Two stories separated by 24 hours tell the same tale from opposite angles: AI is entering companies at a speed that even the companies themselves did not expect.
On June 2, 2026, OpenAI published “The Next Era of Knowledge Work,” announcing that Codex surpassed 5 million weekly active users — a 6x growth since the desktop app launch in February. The most revealing figure is not the total, but the composition: knowledge workers (non-developer knowledge workers) make up 20% of users and are adopting Codex more than three times faster than developers.
One day earlier, on June 1, Bloomberg reported that Walmart capped usage of its internal assistant Code Puppy, replacing unlimited access with a per-employee token allocation. The reason: excessive demand and rising costs.
Adoption is exploding. And with it, costs.
Codex: From Code Tool to Knowledge Platform
That Codex has 5 million weekly users is impressive. That knowledge workers are adopting it 3x faster than developers is a paradigm shift.
OpenAI describes these users as professionals who don’t write code as their primary function — analysts, product managers, operations, HR — who use Codex to automate tasks, analyze data, generate reports, and build workflows. The expansion includes new capabilities like “Sites” (AI-generated web applications) and a plugin system that extends Codex to enterprise tools.
GitHub Copilot, meanwhile, reached 20 million total users and 4.7 million paid subscribers (75% year-over-year growth).
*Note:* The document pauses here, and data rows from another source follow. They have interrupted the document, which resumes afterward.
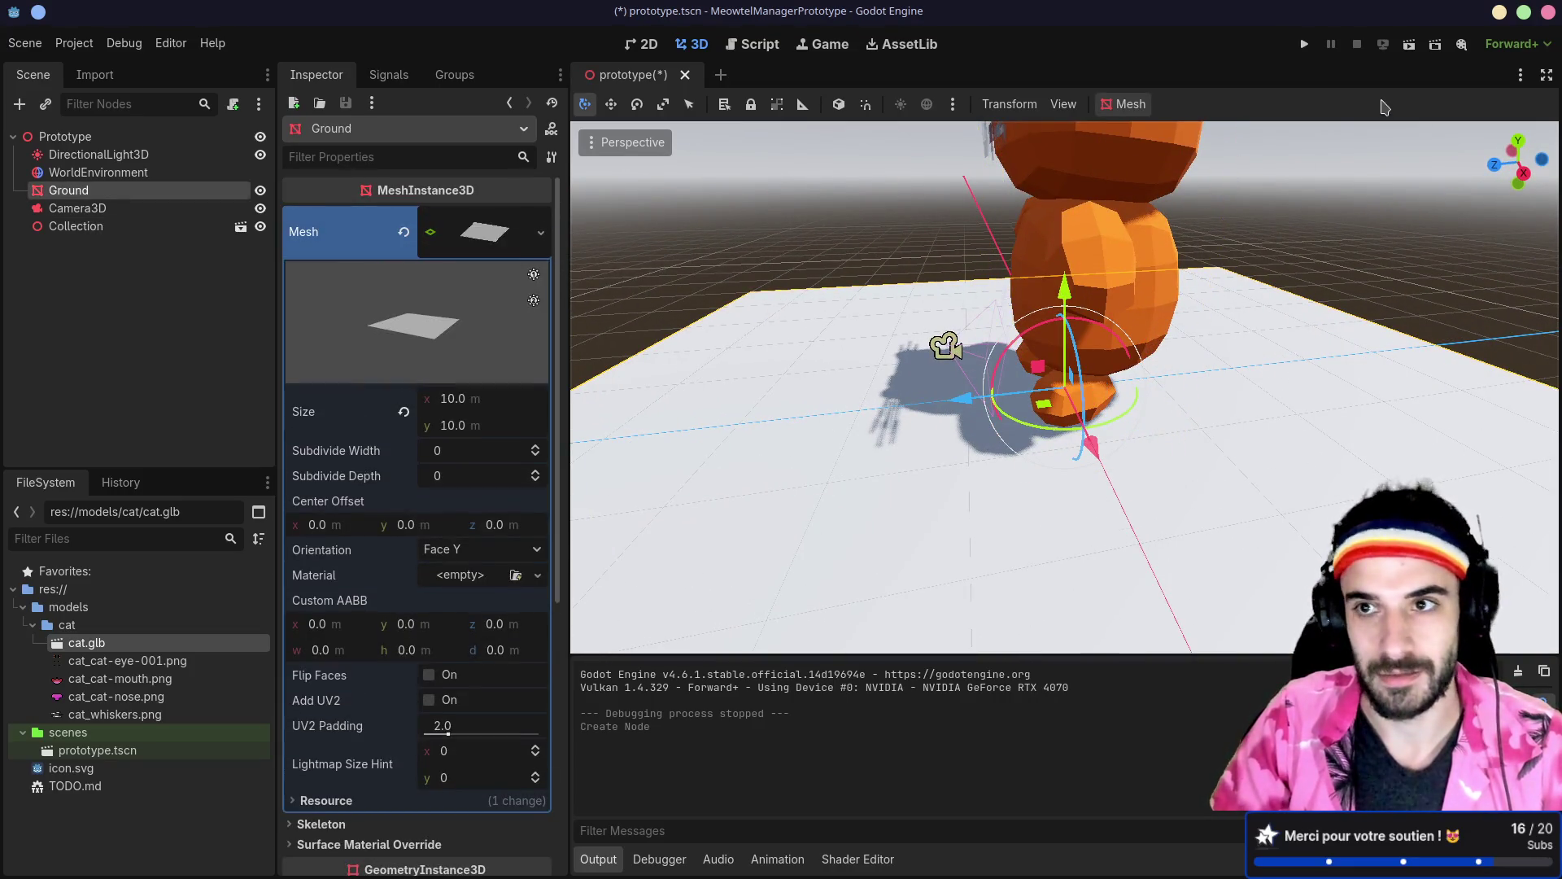
scroll(818, 367, "down", 5)
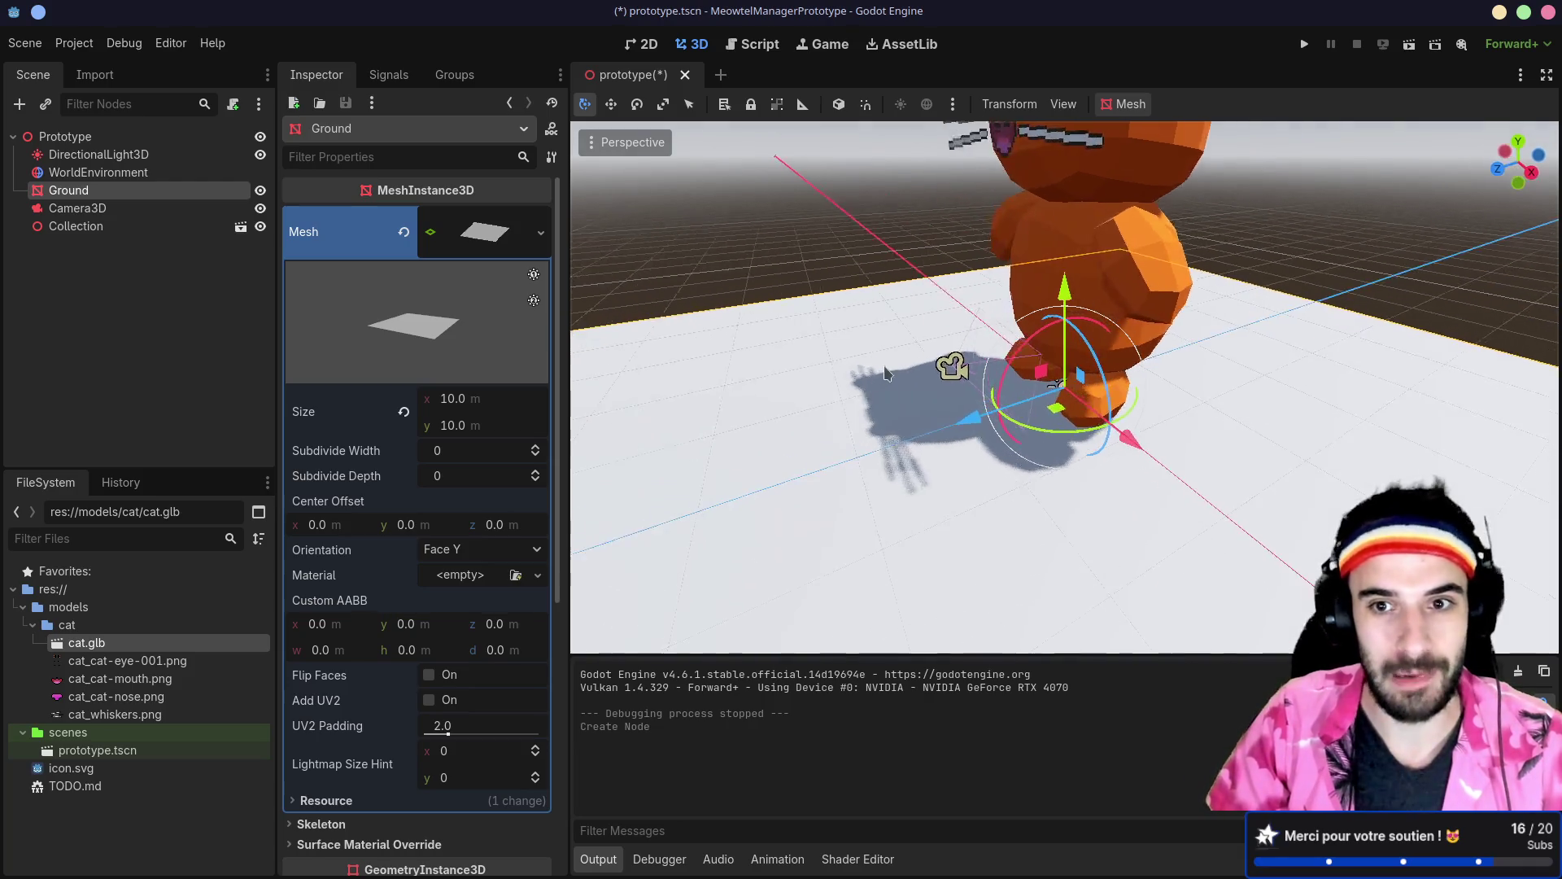
scroll(1013, 378, "up", 10)
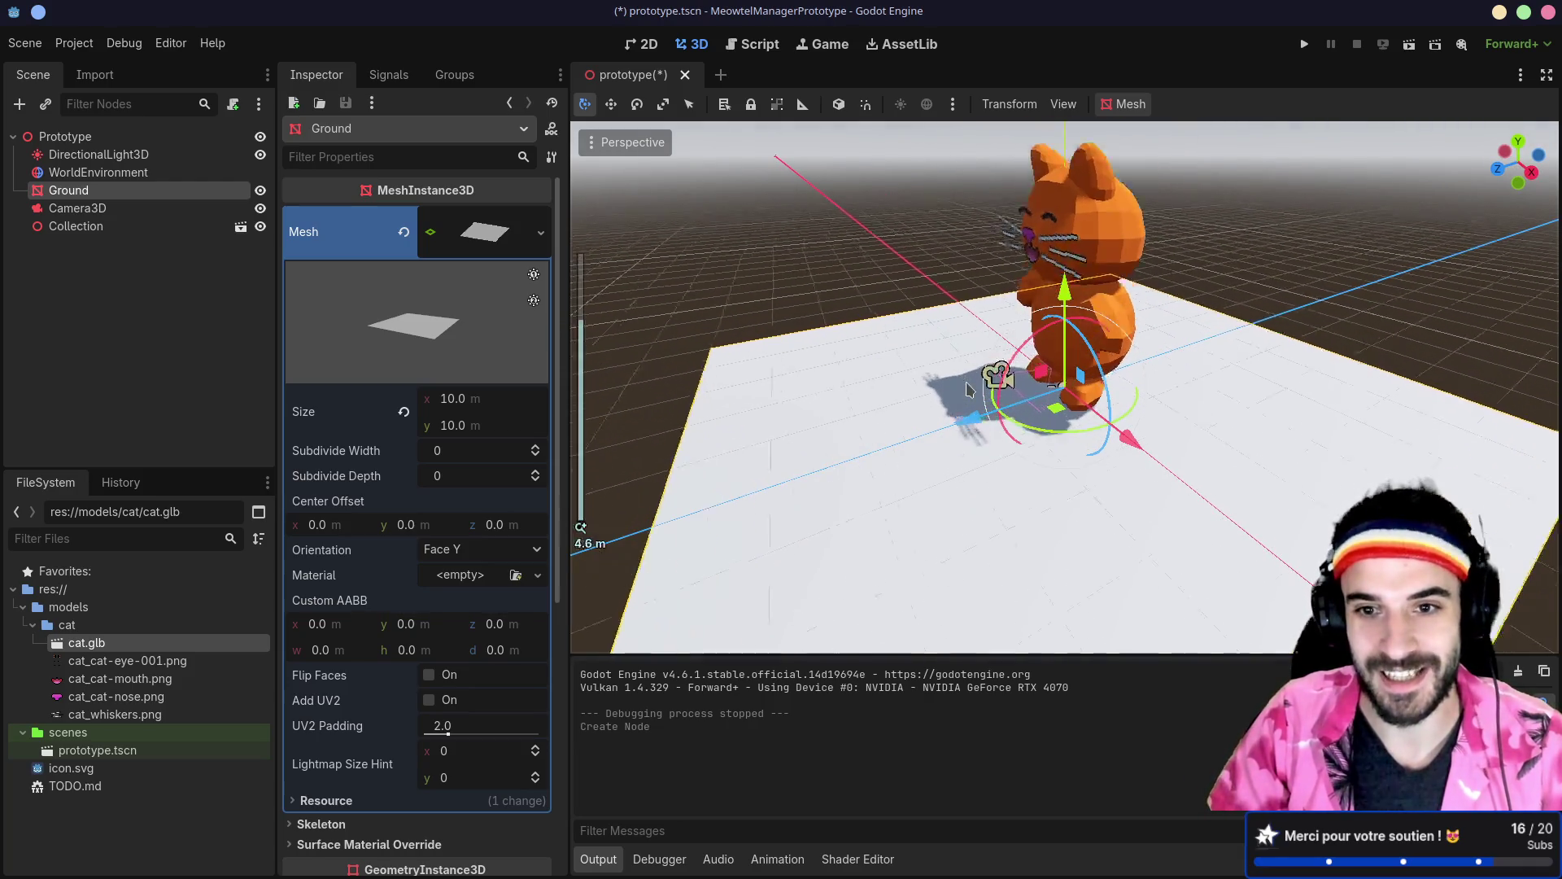
Step: Move the Camera3D higher beside the cat to frame it head-on
left_click(808, 336)
scroll(808, 336, "down", 3)
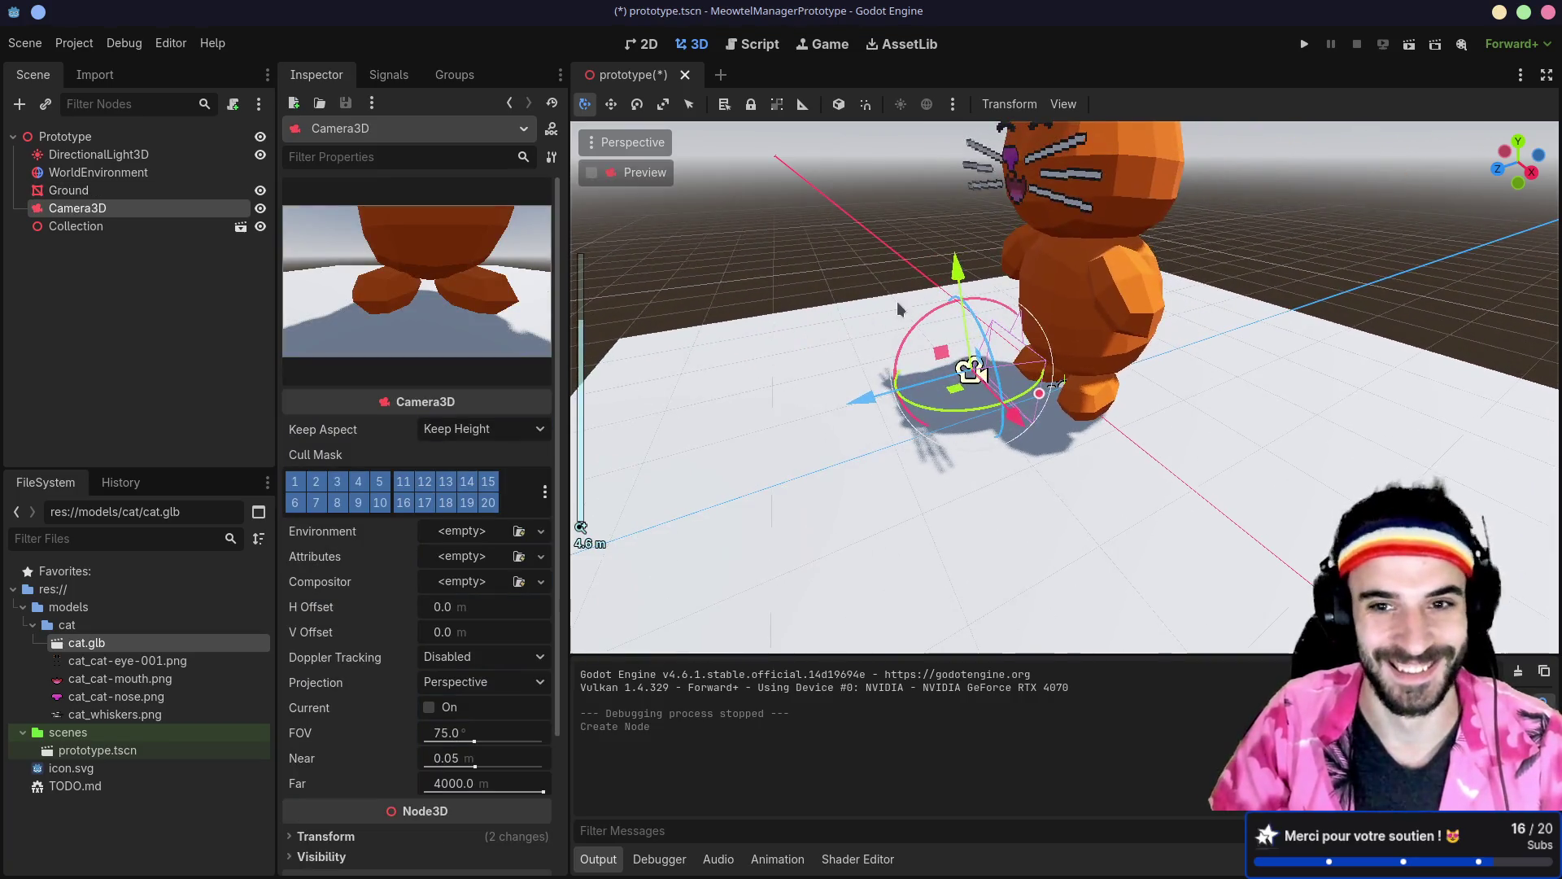
mouse_move(866, 399)
left_mouse_down()
mouse_move(850, 370)
mouse_move(865, 308)
mouse_move(692, 334)
left_mouse_up()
Microsoft 365 Copilot reached 20 million paid enterprise seats in May 2026, a 33% increase since January. But with 450+ million commercial M365 seats, penetration remains at only ~4.4%.
Walmart Code Puppy: The First Sign of a Limit
Walmart’s decision to cap Code Puppy tokens is a symptom of a problem many companies are beginning to face: AI demand is outstripping what budgets can sustain.
Code Puppy is Walmart’s internal assistant that helps employees with tasks ranging from programming to HR queries. It previously ran with unlimited tokens. Now each employee has a fixed allocation. Walmart explicitly cited “high demand” and “cost management” as the reasons.
This is not an isolated case. On the same day, June 1, 2026, GitHub Copilot migrated to usage-based billing for all users. Average enterprise AI spend rose from ~$7 million in 2025 to a projected $11.6 million in 2026 — a 65% increase. Consulting firm McKinsey projects global AI system spending will exceed $300 billion in 2026.
The Inevitable Tension
These data points reveal a structural tension. On one hand, the productivity these tools offer is real: Codex isn’t growing 6x because of marketing, but because users find value. On the other hand, the “all-you-can-consume” business model is not sustainable when demand scales faster than infrastructure.
Companies are in an uncomfortable position. AI promises efficiency, but requires investment. And the investment isn’t fixed — it scales with usage. A tool that saves 10 hours of work but costs more than those 10 hours is not a saving.
Walmart solved it with a cap. GitHub Copilot with usage-based billing. Microsoft 365 Copilot with a fixed $30/user/month price that many consider high for the 4.4% penetration it has.
No one has yet found the right pricing model for enterprise AI. What is clear is that the unlimited “free tier” was not sustainable. And the decisions Walmart, OpenAI, Microsoft, and GitHub make in the coming months will define how AI adoption is economically structured in enterprises for the rest of the decade.